BEGIN SUPPLIED ENTRIES
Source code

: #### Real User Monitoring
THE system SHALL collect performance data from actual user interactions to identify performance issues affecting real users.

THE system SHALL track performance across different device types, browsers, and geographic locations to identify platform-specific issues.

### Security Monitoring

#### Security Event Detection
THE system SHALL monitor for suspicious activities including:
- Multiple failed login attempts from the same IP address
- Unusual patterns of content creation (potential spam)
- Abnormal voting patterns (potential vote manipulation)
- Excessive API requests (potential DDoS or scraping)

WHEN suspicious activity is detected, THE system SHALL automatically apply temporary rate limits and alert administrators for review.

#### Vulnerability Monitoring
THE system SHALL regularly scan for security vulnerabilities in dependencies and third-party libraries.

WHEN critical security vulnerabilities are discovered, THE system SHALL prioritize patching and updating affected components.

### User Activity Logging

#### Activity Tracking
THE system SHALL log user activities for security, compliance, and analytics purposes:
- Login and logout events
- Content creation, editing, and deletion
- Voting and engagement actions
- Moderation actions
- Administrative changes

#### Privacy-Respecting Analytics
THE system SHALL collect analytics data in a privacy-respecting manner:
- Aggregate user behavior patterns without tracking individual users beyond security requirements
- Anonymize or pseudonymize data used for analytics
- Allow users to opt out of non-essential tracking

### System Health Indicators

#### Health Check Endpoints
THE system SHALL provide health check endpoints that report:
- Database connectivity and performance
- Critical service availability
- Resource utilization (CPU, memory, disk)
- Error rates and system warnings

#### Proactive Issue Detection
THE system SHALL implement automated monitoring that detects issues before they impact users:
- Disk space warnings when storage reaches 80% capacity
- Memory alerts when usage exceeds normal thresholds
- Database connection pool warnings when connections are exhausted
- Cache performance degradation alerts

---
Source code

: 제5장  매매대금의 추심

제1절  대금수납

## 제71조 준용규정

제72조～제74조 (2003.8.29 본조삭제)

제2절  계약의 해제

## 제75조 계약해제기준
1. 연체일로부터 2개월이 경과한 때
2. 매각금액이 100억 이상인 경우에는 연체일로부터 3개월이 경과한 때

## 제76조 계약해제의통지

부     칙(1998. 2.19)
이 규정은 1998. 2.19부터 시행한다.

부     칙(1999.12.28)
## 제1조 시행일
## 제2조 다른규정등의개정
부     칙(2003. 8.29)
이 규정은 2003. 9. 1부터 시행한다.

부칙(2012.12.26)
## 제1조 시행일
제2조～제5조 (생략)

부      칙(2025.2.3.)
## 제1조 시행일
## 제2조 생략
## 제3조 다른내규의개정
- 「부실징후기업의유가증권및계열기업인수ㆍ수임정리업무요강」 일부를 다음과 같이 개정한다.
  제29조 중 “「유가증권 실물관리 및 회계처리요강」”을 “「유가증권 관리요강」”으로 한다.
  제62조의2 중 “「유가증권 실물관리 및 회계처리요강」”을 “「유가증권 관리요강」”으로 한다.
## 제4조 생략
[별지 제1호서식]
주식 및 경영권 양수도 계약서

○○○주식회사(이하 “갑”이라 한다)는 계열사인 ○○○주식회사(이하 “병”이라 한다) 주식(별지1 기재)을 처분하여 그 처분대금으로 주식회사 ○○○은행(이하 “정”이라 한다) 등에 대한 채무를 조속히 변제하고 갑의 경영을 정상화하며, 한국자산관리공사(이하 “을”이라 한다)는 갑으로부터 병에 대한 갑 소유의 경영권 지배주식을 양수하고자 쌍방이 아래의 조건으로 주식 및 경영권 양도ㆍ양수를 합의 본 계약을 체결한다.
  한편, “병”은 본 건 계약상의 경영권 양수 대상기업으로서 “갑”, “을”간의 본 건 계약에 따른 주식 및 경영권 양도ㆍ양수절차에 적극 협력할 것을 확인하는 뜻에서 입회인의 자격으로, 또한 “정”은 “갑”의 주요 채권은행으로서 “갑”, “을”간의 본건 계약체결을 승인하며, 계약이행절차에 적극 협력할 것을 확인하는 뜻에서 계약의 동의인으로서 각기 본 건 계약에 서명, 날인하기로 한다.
END SUPPLIED ENTRIES
WORK ORDER = Reproduce every line of the records above verbatim, with no changes of any kind.

EXERCISE RESULT =
Source code

: #### Real User Monitoring
THE system SHALL collect performance data from actual user interactions to identify performance issues affecting real users.

THE system SHALL track performance across different device types, browsers, and geographic locations to identify platform-specific issues.

### Security Monitoring

#### Security Event Detection
THE system SHALL monitor for suspicious activities including:
- Multiple failed login attempts from the same IP address
- Unusual patterns of content creation (potential spam)
- Abnormal voting patterns (potential vote manipulation)
- Excessive API requests (potential DDoS or scraping)

WHEN suspicious activity is detected, THE system SHALL automatically apply temporary rate limits and alert administrators for review.

#### Vulnerability Monitoring
THE system SHALL regularly scan for security vulnerabilities in dependencies and third-party libraries.

WHEN critical security vulnerabilities are discovered, THE system SHALL prioritize patching and updating affected components.

### User Activity Logging

#### Activity Tracking
THE system SHALL log user activities for security, compliance, and analytics purposes:
- Login and logout events
- Content creation, editing, and deletion
- Voting and engagement actions
- Moderation actions
- Administrative changes

#### Privacy-Respecting Analytics
THE system SHALL collect analytics data in a privacy-respecting manner:
- Aggregate user behavior patterns without tracking individual users beyond security requirements
- Anonymize or pseudonymize data used for analytics
- Allow users to opt out of non-essential tracking

### System Health Indicators

#### Health Check Endpoints
THE system SHALL provide health check endpoints that report:
- Database connectivity and performance
- Critical service availability
- Resource utilization (CPU, memory, disk)
- Error rates and system warnings

#### Proactive Issue Detection
THE system SHALL implement automated monitoring that detects issues before they impact users:
- Disk space warnings when storage reaches 80% capacity
- Memory alerts when usage exceeds normal thresholds
- Database connection pool warnings when connections are exhausted
- Cache performance degradation alerts

---
Source code

: 제5장  매매대금의 추심

제1절  대금수납

## 제71조 준용규정

제72조～제74조 (2003.8.29 본조삭제)

제2절  계약의 해제

## 제75조 계약해제기준
1. 연체일로부터 2개월이 경과한 때
2. 매각금액이 100억 이상인 경우에는 연체일로부터 3개월이 경과한 때

## 제76조 계약해제의통지

부     칙(1998. 2.19)
이 규정은 1998. 2.19부터 시행한다.

부     칙(1999.12.28)
## 제1조 시행일
## 제2조 다른규정등의개정
부     칙(2003. 8.29)
이 규정은 2003. 9. 1부터 시행한다.

부칙(2012.12.26)
## 제1조 시행일
제2조～제5조 (생략)

부      칙(2025.2.3.)
## 제1조 시행일
## 제2조 생략
## 제3조 다른내규의개정
- 「부실징후기업의유가증권및계열기업인수ㆍ수임정리업무요강」 일부를 다음과 같이 개정한다.
  제29조 중 “「유가증권 실물관리 및 회계처리요강」”을 “「유가증권 관리요강」”으로 한다.
  제62조의2 중 “「유가증권 실물관리 및 회계처리요강」”을 “「유가증권 관리요강」”으로 한다.
## 제4조 생략
[별지 제1호서식]
주식 및 경영권 양수도 계약서

○○○주식회사(이하 “갑”이라 한다)는 계열사인 ○○○주식회사(이하 “병”이라 한다) 주식(별지1 기재)을 처분하여 그 처분대금으로 주식회사 ○○○은행(이하 “정”이라 한다) 등에 대한 채무를 조속히 변제하고 갑의 경영을 정상화하며, 한국자산관리공사(이하 “을”이라 한다)는 갑으로부터 병에 대한 갑 소유의 경영권 지배주식을 양수하고자 쌍방이 아래의 조건으로 주식 및 경영권 양도ㆍ양수를 합의 본 계약을 체결한다.
  한편, “병”은 본 건 계약상의 경영권 양수 대상기업으로서 “갑”, “을”간의 본 건 계약에 따른 주식 및 경영권 양도ㆍ양수절차에 적극 협력할 것을 확인하는 뜻에서 입회인의 자격으로, 또한 “정”은 “갑”의 주요 채권은행으로서 “갑”, “을”간의 본건 계약체결을 승인하며, 계약이행절차에 적극 협력할 것을 확인하는 뜻에서 계약의 동의인으로서 각기 본 건 계약에 서명, 날인하기로 한다.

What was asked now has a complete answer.